## TASK
Write out the following records exactly, each one in full.
____________________
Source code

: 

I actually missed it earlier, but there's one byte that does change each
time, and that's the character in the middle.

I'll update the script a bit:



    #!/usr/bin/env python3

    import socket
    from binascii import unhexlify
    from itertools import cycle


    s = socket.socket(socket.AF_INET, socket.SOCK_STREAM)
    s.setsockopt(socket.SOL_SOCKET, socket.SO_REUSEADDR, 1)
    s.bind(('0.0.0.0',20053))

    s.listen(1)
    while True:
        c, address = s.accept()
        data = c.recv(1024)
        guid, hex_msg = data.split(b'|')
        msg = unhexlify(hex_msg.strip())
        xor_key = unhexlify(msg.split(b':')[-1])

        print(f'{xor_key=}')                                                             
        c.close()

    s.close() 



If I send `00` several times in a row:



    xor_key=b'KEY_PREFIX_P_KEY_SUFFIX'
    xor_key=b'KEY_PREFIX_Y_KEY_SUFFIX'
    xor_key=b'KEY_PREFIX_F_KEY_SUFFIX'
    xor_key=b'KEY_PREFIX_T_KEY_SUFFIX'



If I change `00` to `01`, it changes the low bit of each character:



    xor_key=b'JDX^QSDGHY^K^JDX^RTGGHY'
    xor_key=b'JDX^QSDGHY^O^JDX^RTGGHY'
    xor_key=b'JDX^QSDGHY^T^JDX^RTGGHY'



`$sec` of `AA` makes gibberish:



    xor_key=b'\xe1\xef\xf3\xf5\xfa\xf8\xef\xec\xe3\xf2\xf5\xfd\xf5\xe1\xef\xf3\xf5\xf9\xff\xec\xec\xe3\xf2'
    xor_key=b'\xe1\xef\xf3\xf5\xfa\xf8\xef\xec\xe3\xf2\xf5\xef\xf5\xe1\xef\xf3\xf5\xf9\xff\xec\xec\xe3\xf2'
____________________
## TASK SOLUTION
Source code

: 

I actually missed it earlier, but there's one byte that does change each
time, and that's the character in the middle.

I'll update the script a bit:



    #!/usr/bin/env python3

    import socket
    from binascii import unhexlify
    from itertools import cycle


    s = socket.socket(socket.AF_INET, socket.SOCK_STREAM)
    s.setsockopt(socket.SOL_SOCKET, socket.SO_REUSEADDR, 1)
    s.bind(('0.0.0.0',20053))

    s.listen(1)
    while True:
        c, address = s.accept()
        data = c.recv(1024)
        guid, hex_msg = data.split(b'|')
        msg = unhexlify(hex_msg.strip())
        xor_key = unhexlify(msg.split(b':')[-1])

        print(f'{xor_key=}')                                                             
        c.close()

    s.close() 



If I send `00` several times in a row:



    xor_key=b'KEY_PREFIX_P_KEY_SUFFIX'
    xor_key=b'KEY_PREFIX_Y_KEY_SUFFIX'
    xor_key=b'KEY_PREFIX_F_KEY_SUFFIX'
    xor_key=b'KEY_PREFIX_T_KEY_SUFFIX'



If I change `00` to `01`, it changes the low bit of each character:



    xor_key=b'JDX^QSDGHY^K^JDX^RTGGHY'
    xor_key=b'JDX^QSDGHY^O^JDX^RTGGHY'
    xor_key=b'JDX^QSDGHY^T^JDX^RTGGHY'



`$sec` of `AA` makes gibberish:



    xor_key=b'\xe1\xef\xf3\xf5\xfa\xf8\xef\xec\xe3\xf2\xf5\xfd\xf5\xe1\xef\xf3\xf5\xf9\xff\xec\xec\xe3\xf2'
    xor_key=b'\xe1\xef\xf3\xf5\xfa\xf8\xef\xec\xe3\xf2\xf5\xef\xf5\xe1\xef\xf3\xf5\xf9\xff\xec\xec\xe3\xf2'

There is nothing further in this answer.